- Directed by: Dinah Shurey
- Written by: Dinah Shurey Lydia Hayward
- Produced by: Dinah Shurey
- Starring: John Longden Frank Vosper Cynthia Murtagh
- Cinematography: D. P. Cooper
- Production company: Britannia Films
- Distributed by: Gaumont British
- Release date: January 1929;
- Running time: 8040 feet
- Country: United Kingdom
- Languages: Silent Version (1929) Sound Version (1930)

= The Last Post (film) =

1929 film

The Last Post is a lost 1929 British silent drama film directed by Dinah Shurey and starring John Longden, Frank Vosper and Alf Goddard. The film was the first (and would turn out to be the only) solo directorial venture by Shurey, who was the only female producer and director working in the British film industry at the time. It also became the main source of a libel action launched by Shurey against the magazine Film Weekly. A sound version was released in January 1930. While the sound version had no audible dialog except for a newly-filmed epilogue, it featured a synchronized musical score with sound effects

==Plot==
Identical twin brothers Martin and David have grown up both loving the same girl, Christine. Christine in turn loves Martin, the more stable and easy-going of the two where David is more impulsive and volatile in temperament. The brothers both go off to serve in World War I, where David is badly wounded and sent home to England to recuperate. Despite her love for Martin, Christine agrees to marry David who she feels needs her more.

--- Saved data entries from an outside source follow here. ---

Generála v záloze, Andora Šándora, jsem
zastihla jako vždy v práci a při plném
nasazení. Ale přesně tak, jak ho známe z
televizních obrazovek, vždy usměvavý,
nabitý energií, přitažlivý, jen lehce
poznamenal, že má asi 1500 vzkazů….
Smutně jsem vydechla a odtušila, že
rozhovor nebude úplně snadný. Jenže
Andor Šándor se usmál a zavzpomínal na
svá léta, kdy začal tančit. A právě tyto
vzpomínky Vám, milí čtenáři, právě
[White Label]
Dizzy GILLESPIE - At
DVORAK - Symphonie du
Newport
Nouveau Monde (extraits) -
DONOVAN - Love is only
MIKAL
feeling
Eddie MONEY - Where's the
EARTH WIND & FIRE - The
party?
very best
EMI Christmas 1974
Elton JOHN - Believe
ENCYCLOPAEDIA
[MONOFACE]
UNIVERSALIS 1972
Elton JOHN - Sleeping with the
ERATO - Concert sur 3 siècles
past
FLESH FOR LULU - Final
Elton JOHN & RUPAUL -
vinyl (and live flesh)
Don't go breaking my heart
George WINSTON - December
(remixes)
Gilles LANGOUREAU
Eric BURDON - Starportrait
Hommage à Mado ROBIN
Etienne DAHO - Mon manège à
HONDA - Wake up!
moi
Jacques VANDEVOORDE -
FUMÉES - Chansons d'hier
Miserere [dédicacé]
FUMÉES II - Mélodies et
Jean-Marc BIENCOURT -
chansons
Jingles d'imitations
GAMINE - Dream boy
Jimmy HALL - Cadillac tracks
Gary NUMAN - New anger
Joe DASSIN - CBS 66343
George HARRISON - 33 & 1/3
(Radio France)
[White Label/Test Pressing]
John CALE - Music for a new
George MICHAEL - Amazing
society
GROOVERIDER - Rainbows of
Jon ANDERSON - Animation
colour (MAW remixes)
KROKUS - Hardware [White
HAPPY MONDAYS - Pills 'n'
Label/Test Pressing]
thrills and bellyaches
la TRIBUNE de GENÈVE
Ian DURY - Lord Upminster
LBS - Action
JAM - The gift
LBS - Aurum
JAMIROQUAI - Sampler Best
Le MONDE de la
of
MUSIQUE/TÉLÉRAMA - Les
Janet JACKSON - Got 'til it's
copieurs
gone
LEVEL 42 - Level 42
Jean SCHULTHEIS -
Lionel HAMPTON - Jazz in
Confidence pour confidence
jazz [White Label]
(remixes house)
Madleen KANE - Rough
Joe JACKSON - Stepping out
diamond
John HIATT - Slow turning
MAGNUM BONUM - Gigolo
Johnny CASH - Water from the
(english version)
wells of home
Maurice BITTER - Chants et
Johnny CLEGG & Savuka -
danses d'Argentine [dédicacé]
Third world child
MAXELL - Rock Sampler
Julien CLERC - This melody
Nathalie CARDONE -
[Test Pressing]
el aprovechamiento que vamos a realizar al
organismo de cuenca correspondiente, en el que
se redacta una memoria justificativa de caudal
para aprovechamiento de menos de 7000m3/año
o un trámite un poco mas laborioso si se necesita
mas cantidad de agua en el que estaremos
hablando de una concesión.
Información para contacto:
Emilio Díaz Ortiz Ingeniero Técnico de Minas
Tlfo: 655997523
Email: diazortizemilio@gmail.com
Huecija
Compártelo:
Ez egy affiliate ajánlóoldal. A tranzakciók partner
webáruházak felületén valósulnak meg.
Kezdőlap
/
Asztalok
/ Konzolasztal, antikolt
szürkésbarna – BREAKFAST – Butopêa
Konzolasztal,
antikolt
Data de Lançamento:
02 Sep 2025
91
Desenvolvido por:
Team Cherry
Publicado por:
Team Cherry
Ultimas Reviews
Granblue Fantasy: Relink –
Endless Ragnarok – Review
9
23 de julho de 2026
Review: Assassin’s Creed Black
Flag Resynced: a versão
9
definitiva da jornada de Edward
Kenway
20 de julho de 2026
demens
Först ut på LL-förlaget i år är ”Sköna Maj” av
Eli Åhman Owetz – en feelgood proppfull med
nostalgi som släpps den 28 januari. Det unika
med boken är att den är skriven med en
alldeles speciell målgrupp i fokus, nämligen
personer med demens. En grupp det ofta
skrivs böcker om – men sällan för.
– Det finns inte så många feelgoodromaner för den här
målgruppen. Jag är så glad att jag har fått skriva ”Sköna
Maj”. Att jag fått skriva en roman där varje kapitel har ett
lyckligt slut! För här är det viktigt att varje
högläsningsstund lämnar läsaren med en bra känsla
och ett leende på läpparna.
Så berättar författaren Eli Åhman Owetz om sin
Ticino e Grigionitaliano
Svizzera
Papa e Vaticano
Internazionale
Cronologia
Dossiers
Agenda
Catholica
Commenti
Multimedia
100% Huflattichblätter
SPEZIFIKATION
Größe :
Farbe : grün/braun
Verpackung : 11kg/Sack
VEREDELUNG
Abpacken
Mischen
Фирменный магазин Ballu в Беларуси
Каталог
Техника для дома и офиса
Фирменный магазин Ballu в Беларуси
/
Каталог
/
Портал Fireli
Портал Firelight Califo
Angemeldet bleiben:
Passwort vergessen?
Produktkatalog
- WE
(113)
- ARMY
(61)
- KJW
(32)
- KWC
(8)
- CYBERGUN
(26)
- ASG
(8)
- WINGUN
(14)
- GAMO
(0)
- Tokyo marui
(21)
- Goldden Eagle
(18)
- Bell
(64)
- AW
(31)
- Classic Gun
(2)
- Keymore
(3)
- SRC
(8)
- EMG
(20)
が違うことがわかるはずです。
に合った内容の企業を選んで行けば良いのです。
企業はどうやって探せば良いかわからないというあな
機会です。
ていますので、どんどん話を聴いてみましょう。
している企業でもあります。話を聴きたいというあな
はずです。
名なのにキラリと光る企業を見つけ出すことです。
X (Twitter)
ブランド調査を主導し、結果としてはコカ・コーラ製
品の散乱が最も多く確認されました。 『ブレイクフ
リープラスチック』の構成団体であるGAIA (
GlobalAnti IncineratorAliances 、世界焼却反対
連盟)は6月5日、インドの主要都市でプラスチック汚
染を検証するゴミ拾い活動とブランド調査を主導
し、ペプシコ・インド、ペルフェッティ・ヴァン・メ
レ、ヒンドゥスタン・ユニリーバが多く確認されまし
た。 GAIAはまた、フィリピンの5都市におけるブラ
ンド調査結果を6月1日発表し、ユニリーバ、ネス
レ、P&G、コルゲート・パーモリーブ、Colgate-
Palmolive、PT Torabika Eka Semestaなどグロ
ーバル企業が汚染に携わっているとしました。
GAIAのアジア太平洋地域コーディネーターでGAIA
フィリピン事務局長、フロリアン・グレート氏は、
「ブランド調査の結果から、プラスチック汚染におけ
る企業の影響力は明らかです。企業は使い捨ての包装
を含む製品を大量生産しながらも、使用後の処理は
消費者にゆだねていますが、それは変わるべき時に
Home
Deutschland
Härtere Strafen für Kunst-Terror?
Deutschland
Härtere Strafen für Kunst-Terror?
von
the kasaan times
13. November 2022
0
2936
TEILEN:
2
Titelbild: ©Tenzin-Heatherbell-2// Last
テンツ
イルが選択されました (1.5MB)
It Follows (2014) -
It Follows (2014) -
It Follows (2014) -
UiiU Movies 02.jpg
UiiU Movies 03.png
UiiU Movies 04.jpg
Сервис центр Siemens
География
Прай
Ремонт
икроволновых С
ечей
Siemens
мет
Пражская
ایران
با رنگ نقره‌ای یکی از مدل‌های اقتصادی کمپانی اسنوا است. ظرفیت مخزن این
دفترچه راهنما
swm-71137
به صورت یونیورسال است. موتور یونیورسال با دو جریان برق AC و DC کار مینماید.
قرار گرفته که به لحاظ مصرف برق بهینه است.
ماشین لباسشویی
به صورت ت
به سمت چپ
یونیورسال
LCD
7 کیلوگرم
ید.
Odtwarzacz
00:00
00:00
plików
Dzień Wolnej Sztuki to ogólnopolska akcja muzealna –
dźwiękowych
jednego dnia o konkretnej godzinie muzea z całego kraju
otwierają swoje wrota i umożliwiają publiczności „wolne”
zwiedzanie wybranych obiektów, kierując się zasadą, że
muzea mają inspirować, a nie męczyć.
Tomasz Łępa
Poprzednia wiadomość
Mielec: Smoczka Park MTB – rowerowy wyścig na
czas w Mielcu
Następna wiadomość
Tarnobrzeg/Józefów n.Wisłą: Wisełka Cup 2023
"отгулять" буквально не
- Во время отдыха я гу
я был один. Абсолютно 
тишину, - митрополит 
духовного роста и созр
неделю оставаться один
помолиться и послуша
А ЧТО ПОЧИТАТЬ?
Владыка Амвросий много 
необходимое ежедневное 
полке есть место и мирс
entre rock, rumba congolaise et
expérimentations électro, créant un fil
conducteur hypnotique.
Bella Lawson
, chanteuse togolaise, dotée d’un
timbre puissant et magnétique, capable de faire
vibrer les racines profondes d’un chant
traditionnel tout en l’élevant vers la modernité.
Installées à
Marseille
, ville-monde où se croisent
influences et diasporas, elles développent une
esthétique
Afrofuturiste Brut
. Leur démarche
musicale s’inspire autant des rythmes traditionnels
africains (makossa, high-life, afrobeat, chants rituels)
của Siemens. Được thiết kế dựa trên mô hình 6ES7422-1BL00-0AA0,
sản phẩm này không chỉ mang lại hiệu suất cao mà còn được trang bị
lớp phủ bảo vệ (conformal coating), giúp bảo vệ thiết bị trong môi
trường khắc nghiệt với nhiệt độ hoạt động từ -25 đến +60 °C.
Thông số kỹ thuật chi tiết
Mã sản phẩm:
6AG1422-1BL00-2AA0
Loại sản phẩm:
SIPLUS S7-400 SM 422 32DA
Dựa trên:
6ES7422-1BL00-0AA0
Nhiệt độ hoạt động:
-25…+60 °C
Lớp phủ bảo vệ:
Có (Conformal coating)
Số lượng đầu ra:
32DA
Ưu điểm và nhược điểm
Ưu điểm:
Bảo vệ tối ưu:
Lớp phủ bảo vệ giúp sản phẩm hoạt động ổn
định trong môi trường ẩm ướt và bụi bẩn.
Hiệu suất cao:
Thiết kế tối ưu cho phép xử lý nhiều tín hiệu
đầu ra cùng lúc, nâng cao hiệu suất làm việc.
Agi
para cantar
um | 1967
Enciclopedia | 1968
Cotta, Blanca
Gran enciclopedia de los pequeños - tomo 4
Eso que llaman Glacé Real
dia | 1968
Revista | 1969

After the war, David becomes increasingly restless and disillusioned with the society he sees around him. He becomes involved with anti-establishment elements and joins a Bolshevik group. During the General Strike of 1926 the group hatch a plot to steal ammunition, which goes badly wrong when a soldier is killed during the botched operation. However it is Martin who is arrested, charged and sentenced to death for the crime, accepting his fate out of loyalty to his brother and the wish for the unknowing Christine not to have to face the fact that her husband is a killer. But at the last moment, David is unable to watch his brother die for his crime and confesses his guilt.

==Cast==
- John Longden as David / Martin
- Frank Vosper as Paul
- Cynthia Murtagh as Christine
- Alf Goddard as Tiny
- J. Fisher White as Mr. Blair
- Johnny Butt as Goodson
- Rolf Leslie as Stephan

==Libel case==
On its theatrical release, The Last Post picked up mixed reviews. While The Bioscope found it had "many points of strong interest, working up to a profoundly impressive climax" and Kine Weekly concluded "although the theme is heavy and the unfolding somewhat prolonged, the picture combines sentiment, sacrifice and patriotism in just the right proportions to appeal to the masses", Herbert Thompson of Film Weekly damned the film as "clap-trap patriotism, one of the worst films I have ever seen...the direction is unenterprising, and the film rarely moves faster than the funeral procession with which it opens".

In a column published on 10 June 1929, Thompson's Film Weekly colleague, the famously blunt and outspoken critic Nerina Shute, posed the question "Can Women Direct Films?" Using The Last Post as prime evidence, Shute concluded: "It is pathetically obvious that women can’t produce films. In England only one lady has had the temerity to try. Dinah Shurey (who will go to heaven by reason of her great courage) has created several appalling pictures." The highly offended Shurey promptly launched a libel action against Film Weekly. When the case came to trial in February 1930, the defence counsel for Film Weekly avoided a debate about the merits or otherwise of Shurey's films, instead putting the case that regardless of the unpalatability to Shurey of Shute's opinions, under English law Shute had every right to express them, and Film Weekly had every right to publish them. The jury thought differently however and found in favour of Shurey, awarding £500 damages and costs against Film Weekly.

==Later history==
After its original release as a silent feature, a second version of The Last Post was issued in January 1930, adding a synchronised musical soundtrack and a spoken epilogue. Neither version is known to survive and the film is currently classified by the British Film Institute as "missing, believed lost". Due to its historical interest as a product of Britain's first female film director, it is included on the BFI's "75 Most Wanted" list of missing British feature films.